### DOCUMENT SEGMENT
QORA-4B

Pure Rust multimodal inference engine based on Qwen3.5-4B. No Python, no CUDA, no external ML frameworks. Single executable + model weights = portable AI that runs on any machine.

GPU accelerated — auto-detects Vulkan (Windows/Linux) or Metal (macOS) GPU and runs inference on it. Falls back to CPU if no GPU available. Smart system awareness — detects RAM and CPU at startup and adjusts generation limits automatically.

License

This project is licensed under Apache 2.0. The base model Qwen3.5-4B is released by the Qwen team under Apache 2.0.

What It Does

QORA-4B is a 4-billion parameter language model with built-in vision. It can:

Text generation — answer questions, write code, reason through problems
Image understanding — describe photos, answer questions about images
Video understanding — analyze frame sequences, describe motion and temporal changes
Thinking mode — extended chain-of-thought reasoning with configurable budget

Architecture

QORA-4B uses a hybrid architecture combining two attention mechanisms:

Component	Details
Parameters	4B total
Hidden dim	2560
Layers	32 (24 DeltaNet + 8 Full Attention)

### DATA LISTING
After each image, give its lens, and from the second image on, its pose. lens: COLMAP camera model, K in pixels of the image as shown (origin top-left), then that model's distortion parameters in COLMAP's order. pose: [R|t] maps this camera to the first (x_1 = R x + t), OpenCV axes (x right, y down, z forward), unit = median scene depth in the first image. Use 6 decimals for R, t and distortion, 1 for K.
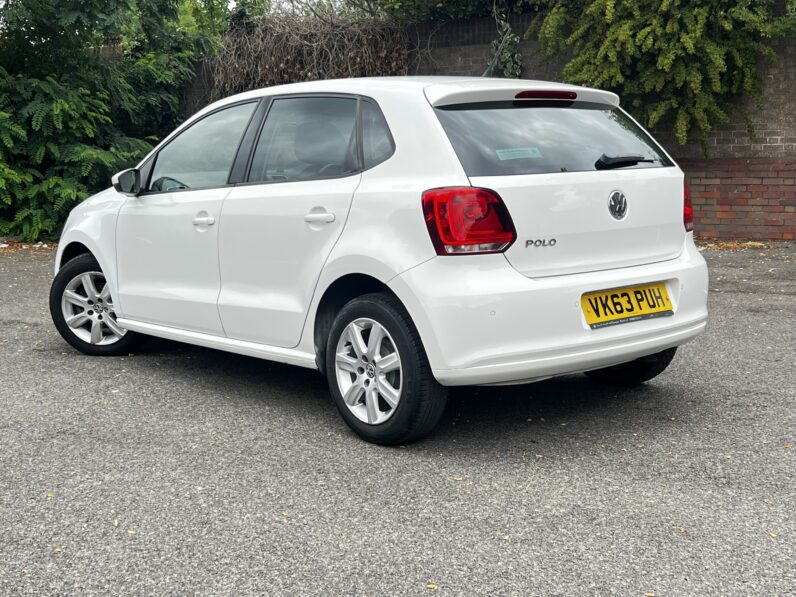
lens RADIAL K [[1090.8, 0, 397.3], [0, 1090.8, 266.8], [0, 0, 1]] dist [0.204476, -0.691101]
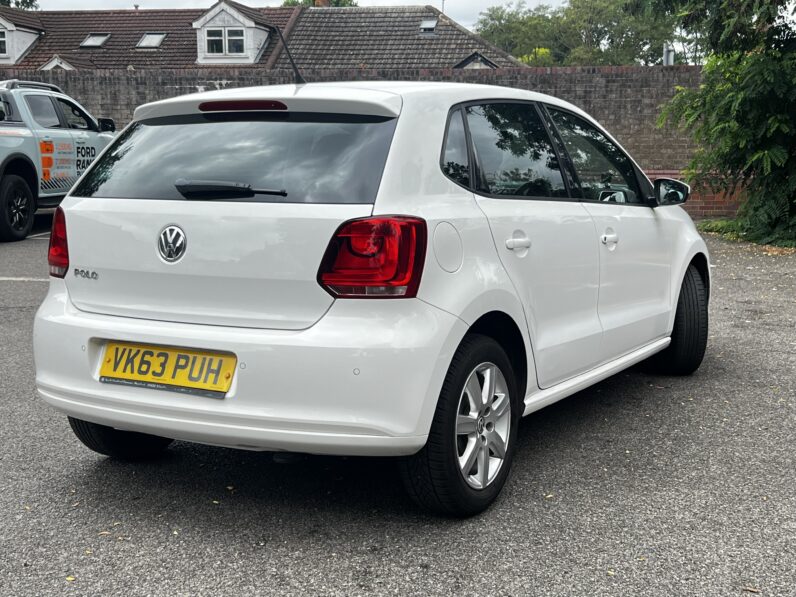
lens RADIAL K [[1090.8, 0, 397.3], [0, 1090.8, 266.8], [0, 0, 1]] dist [0.204476, -0.691101]
pose [[0.335763, 0.119156, -0.934379, 1.016555], [-0.106719, 0.990392, 0.087950, -0.128743], [0.935881, 0.070186, 0.345254, 0.881103]]
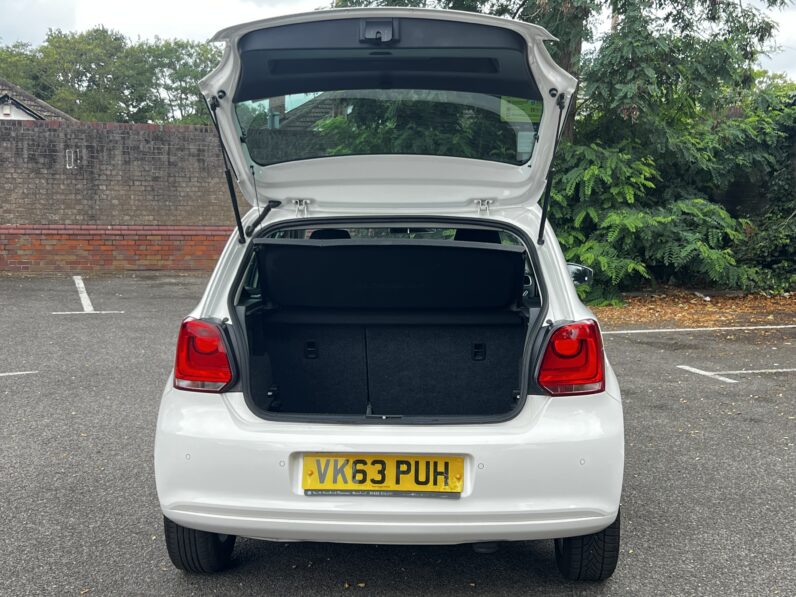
lens RADIAL K [[1090.8, 0, 397.3], [0, 1090.8, 266.8], [0, 0, 1]] dist [0.204476, -0.691101]
pose [[0.732593, 0.072178, -0.676829, 0.780141], [-0.095981, 0.995381, 0.002260, -0.128010], [0.673866, 0.063307, 0.736137, 0.381443]]
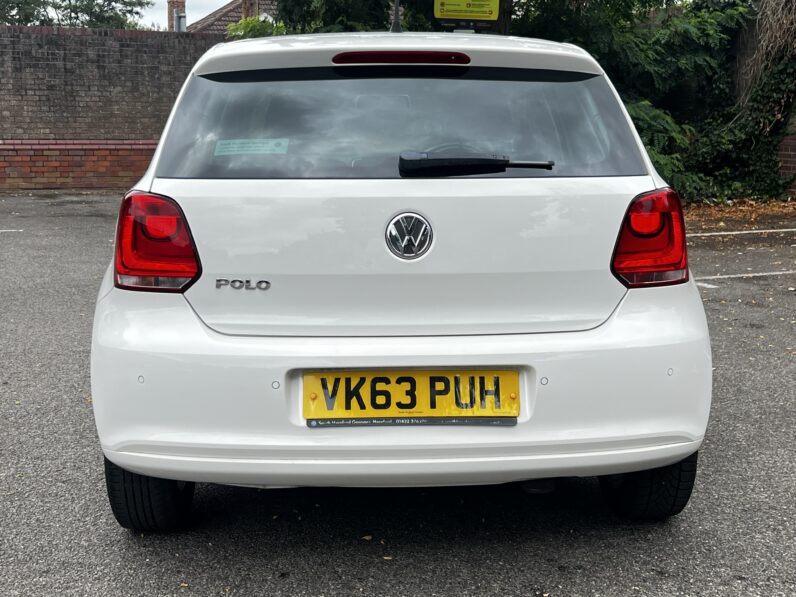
lens RADIAL K [[1090.8, 0, 397.3], [0, 1090.8, 266.8], [0, 0, 1]] dist [0.204476, -0.691101]
pose [[0.790817, 0.100527, -0.603741, 0.572994], [-0.080907, 0.994933, 0.059687, -0.075383], [0.606682, 0.001645, 0.794943, 0.506510]]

### WHAT YOU NEED TO DO
[1] From the QORA-4B page, copy the passage that begins at the words "Pure Rust multimodal" and stops after "team under Apache 2.0.".
[2] List every capability the QORA-4B page says the model has.

### TASK-BY-TASK OUTPUTS
[1]
Pure Rust multimodal inference engine based on Qwen3.5-4B. No Python, no CUDA, no external ML frameworks. Single executable + model weights = portable AI that runs on any machine.

GPU accelerated — auto-detects Vulkan (Windows/Linux) or Metal (macOS) GPU and runs inference on it. Falls back to CPU if no GPU available. Smart system awareness — detects RAM and CPU at startup and adjusts generation limits automatically.

License

This project is licensed under Apache 2.0. The base model Qwen3.5-4B is released by the Qwen team under Apache 2.0.

[2]
- Text generation
- Image understanding
- Video understanding
- Thinking mode